You see, stories of that genre come naturally to me. My rationale is simple – every writer glorifies their protagonists – flawless and irreproachable heroes and heroines. Would any writer, through the characters, or otherwise, admit to their own faults? After all, most heroes and heroines are a superior alter ego of their creators. Through my characters, am I pushing my own flaws on to paper? Not exactly – jealousy isn’t an emotion I feel, nor have I ever murdered anyone. But I can tell you about a flaw that I do have – I am easily influenced. I have my own opinions (of course) but you tell me something quite a few times, I will start thinking like you. And that’s a horrible, horrible trait in a human being.

In retrospect, I have come to realize when and how I stopped writing fiction, where the darkness has gone.

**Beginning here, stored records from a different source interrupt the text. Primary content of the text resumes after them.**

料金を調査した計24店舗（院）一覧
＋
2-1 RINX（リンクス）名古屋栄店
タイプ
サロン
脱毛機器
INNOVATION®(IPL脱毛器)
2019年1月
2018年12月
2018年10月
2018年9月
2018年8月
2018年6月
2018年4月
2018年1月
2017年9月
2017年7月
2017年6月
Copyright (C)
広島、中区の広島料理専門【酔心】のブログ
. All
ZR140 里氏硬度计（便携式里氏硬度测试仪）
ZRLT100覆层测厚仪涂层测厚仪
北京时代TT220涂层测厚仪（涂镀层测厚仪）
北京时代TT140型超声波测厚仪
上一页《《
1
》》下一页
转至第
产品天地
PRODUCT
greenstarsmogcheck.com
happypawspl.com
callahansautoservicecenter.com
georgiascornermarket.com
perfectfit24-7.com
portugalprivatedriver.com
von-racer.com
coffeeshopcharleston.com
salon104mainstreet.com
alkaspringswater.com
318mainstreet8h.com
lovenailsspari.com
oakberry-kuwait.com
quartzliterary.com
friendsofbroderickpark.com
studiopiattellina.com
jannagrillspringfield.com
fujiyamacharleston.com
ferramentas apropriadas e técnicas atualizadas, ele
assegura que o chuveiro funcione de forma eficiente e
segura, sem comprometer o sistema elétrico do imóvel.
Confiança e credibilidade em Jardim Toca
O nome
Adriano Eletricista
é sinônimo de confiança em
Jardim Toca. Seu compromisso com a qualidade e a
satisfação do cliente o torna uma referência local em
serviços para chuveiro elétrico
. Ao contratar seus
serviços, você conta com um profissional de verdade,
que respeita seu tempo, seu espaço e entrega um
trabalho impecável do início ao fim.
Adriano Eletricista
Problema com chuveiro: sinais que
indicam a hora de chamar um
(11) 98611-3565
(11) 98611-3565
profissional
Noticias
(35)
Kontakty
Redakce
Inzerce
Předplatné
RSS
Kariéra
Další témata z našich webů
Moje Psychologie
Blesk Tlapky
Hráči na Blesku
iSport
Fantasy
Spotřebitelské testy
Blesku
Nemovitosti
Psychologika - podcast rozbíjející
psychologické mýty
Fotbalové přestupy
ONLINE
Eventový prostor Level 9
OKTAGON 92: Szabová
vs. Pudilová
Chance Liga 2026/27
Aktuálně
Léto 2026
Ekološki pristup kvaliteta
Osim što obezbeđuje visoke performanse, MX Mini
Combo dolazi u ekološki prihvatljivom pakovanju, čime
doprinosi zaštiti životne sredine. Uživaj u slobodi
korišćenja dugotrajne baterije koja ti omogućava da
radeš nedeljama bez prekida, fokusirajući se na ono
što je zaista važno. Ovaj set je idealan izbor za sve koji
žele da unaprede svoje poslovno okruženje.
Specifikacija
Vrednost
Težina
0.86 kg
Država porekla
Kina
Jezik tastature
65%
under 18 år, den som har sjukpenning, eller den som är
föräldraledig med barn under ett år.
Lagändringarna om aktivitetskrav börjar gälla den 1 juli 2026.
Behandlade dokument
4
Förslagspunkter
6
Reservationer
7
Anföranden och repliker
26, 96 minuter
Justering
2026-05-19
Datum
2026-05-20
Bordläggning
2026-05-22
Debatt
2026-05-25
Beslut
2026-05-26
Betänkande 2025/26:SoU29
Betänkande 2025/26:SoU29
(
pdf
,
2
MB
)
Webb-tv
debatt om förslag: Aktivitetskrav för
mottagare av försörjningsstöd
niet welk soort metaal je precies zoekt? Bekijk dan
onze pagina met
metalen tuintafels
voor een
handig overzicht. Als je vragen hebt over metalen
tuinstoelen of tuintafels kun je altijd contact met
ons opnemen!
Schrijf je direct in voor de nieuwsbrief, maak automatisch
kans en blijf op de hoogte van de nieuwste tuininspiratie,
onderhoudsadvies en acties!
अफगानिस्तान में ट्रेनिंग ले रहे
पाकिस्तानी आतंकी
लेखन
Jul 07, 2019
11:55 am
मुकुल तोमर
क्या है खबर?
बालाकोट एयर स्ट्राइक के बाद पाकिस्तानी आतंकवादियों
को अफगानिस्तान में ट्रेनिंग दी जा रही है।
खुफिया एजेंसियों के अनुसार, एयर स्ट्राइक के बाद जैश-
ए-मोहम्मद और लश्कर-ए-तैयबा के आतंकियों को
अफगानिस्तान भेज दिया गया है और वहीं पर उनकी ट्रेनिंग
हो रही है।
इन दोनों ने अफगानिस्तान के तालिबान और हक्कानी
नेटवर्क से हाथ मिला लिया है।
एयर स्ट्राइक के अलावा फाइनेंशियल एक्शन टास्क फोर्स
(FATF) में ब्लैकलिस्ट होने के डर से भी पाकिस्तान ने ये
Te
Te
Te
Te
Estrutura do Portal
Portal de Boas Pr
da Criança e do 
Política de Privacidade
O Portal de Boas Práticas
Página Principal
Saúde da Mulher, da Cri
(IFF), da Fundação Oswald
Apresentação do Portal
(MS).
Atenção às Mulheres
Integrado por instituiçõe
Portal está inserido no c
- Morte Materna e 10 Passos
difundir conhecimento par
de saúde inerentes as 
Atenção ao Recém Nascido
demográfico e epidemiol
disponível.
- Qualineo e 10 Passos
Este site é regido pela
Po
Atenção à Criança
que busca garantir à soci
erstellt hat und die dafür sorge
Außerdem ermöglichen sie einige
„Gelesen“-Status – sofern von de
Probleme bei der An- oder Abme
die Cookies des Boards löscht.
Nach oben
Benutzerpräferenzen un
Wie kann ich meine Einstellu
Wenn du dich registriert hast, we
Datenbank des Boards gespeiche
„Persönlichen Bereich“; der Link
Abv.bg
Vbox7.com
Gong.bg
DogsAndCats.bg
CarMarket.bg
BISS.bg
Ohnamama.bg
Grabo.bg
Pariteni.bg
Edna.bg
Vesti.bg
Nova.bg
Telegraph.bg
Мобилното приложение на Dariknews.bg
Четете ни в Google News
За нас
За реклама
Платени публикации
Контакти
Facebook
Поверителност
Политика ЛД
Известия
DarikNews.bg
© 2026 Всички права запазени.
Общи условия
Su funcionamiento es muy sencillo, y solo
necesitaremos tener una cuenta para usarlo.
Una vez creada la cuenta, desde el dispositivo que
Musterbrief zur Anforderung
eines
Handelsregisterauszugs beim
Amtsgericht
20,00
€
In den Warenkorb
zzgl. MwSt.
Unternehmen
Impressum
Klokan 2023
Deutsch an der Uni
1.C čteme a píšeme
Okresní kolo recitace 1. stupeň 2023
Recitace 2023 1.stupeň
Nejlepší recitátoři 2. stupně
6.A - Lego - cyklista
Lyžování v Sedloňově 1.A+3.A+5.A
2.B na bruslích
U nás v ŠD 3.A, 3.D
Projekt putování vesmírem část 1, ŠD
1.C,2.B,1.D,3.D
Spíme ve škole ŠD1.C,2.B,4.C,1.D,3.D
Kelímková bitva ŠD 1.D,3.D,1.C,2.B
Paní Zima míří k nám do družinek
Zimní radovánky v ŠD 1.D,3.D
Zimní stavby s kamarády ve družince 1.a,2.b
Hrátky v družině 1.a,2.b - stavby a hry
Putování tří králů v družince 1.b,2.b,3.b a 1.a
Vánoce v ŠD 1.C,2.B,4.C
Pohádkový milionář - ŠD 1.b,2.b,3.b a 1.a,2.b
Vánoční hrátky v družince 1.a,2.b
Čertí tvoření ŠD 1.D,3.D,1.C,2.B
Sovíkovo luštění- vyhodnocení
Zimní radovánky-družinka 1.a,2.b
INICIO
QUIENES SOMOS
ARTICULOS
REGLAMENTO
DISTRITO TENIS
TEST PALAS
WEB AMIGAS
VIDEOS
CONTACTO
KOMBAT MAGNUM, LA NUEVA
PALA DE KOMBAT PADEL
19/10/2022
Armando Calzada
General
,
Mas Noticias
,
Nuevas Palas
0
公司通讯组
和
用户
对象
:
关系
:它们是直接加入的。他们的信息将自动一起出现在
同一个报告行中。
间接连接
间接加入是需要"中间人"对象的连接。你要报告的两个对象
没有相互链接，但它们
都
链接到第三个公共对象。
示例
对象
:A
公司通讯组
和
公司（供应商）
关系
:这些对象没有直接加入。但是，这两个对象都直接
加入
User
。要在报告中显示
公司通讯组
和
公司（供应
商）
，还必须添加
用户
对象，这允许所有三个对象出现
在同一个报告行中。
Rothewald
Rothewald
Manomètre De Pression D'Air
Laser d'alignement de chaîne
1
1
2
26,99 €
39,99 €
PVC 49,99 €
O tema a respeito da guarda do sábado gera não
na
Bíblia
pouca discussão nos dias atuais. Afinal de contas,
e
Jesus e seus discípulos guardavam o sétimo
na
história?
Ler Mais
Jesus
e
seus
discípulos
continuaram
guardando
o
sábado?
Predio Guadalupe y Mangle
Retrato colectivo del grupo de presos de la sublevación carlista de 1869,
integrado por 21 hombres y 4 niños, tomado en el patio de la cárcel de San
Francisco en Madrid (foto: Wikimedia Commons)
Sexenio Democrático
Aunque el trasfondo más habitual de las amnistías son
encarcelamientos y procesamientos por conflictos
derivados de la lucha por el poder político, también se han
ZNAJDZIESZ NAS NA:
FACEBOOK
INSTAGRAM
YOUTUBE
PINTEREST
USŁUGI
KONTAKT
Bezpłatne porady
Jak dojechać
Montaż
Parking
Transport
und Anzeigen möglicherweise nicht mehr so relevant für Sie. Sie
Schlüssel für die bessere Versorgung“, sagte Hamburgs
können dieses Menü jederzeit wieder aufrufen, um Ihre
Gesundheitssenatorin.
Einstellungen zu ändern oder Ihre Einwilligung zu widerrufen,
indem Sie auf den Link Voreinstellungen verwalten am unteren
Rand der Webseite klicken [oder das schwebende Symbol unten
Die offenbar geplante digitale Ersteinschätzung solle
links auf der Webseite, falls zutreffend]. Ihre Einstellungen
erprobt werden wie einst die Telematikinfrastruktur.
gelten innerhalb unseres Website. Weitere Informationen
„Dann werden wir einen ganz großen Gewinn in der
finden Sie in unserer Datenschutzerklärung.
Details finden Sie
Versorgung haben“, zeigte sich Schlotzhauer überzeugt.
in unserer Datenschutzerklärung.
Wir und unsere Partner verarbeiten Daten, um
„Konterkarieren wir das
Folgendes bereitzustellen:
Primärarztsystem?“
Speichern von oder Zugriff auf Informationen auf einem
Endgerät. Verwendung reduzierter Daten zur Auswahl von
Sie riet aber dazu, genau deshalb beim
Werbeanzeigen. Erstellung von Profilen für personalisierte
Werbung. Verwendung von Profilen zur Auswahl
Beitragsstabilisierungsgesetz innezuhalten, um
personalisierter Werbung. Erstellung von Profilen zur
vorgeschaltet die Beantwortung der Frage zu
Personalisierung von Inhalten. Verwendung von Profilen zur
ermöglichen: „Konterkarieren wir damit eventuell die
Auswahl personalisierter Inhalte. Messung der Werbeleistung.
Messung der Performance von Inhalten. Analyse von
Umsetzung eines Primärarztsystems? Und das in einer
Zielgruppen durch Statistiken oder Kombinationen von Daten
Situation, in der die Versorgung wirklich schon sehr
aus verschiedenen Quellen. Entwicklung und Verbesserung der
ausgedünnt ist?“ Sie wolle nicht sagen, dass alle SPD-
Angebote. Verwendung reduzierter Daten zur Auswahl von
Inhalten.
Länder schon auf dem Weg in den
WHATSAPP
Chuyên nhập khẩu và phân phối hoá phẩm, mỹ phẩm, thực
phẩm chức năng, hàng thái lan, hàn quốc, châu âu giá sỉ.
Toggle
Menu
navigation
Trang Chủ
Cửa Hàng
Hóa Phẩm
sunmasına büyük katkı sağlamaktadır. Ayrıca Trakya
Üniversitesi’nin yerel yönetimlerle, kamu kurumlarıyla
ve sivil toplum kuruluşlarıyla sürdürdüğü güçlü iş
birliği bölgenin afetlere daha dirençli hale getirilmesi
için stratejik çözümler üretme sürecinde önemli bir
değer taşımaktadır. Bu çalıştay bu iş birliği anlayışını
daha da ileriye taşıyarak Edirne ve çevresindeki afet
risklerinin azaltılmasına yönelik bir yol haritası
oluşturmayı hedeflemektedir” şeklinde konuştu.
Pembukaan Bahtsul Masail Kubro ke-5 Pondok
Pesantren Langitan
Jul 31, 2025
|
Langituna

I don’t want this to be a name-and-blame sort of post, mainly because whoever it was who said whatever it was that they said to me, ultimately, the fault is my own – my head is bloody easy to get into!

I have made excuses for it – I thought I had writer’s block (I don’t), I thought I was distracted (not really), I thought I was reading too many books and that was killing my imagination (I partially do still believe  this, but there’s more to it). How did I realize that I have killed my own darkness? In the past, the stories I have written deal with some kinda deep rooted fear we all have within us – or so I’d like to think. It is not just about the ghosts – I have written about a man who derives joy from seeing a child die, I have written about depression and suicide caused by the world’s opinion of you, I have written about a criminally insane father – the darkest corners. I don’t claim to be Palahniuk or someone like that, but my exploratory path has been on those lines. Then why is it that, when a few months ago, I was about to write a story about a handicapped man’s death, I was horrified by my own thoughts? I could not believe that my mind could conceive such a ruthless, tragic thing, and I reprimanded myself for being a bad human being. But why? Isn’t that what I had always been writing about?

Because I had been led to believe that my stories would be my destruction.

A sensible writer would hear something as dramatic as this and wave a smug “tah-tah” and send those words upon the breeze, never to be bothered by them again. I, however, am not as sensible as I wanna be – it is way too easy “perform inception” on my mind. Suddenly, I grew afraid. The thought had been sown – the darker my stories, the unhappier my life would be. However much I wanted to believe it hadn’t, it had. And little by little, it was corroding my brain, eating up my imagination, forcing me to not ever write a piece of fiction where there was any kind of darkness whatsoever.

Holy fuck.

Fear is the one enemy of the writer. And I am terribly afraid. I have my own self to blame for having such a pliable, thought-plantable, stupid head. Sure, I wrote two stories even after the incident, but both are not as “dark” as my stories usually are. Not half as disturbing. Not “me”.

All I’ve done until now is not let myself admit to this. But I have to. If I want to go back to who I was, I need to admit that this is a problem.

Now to find the solution – uproot that thought and throw it off.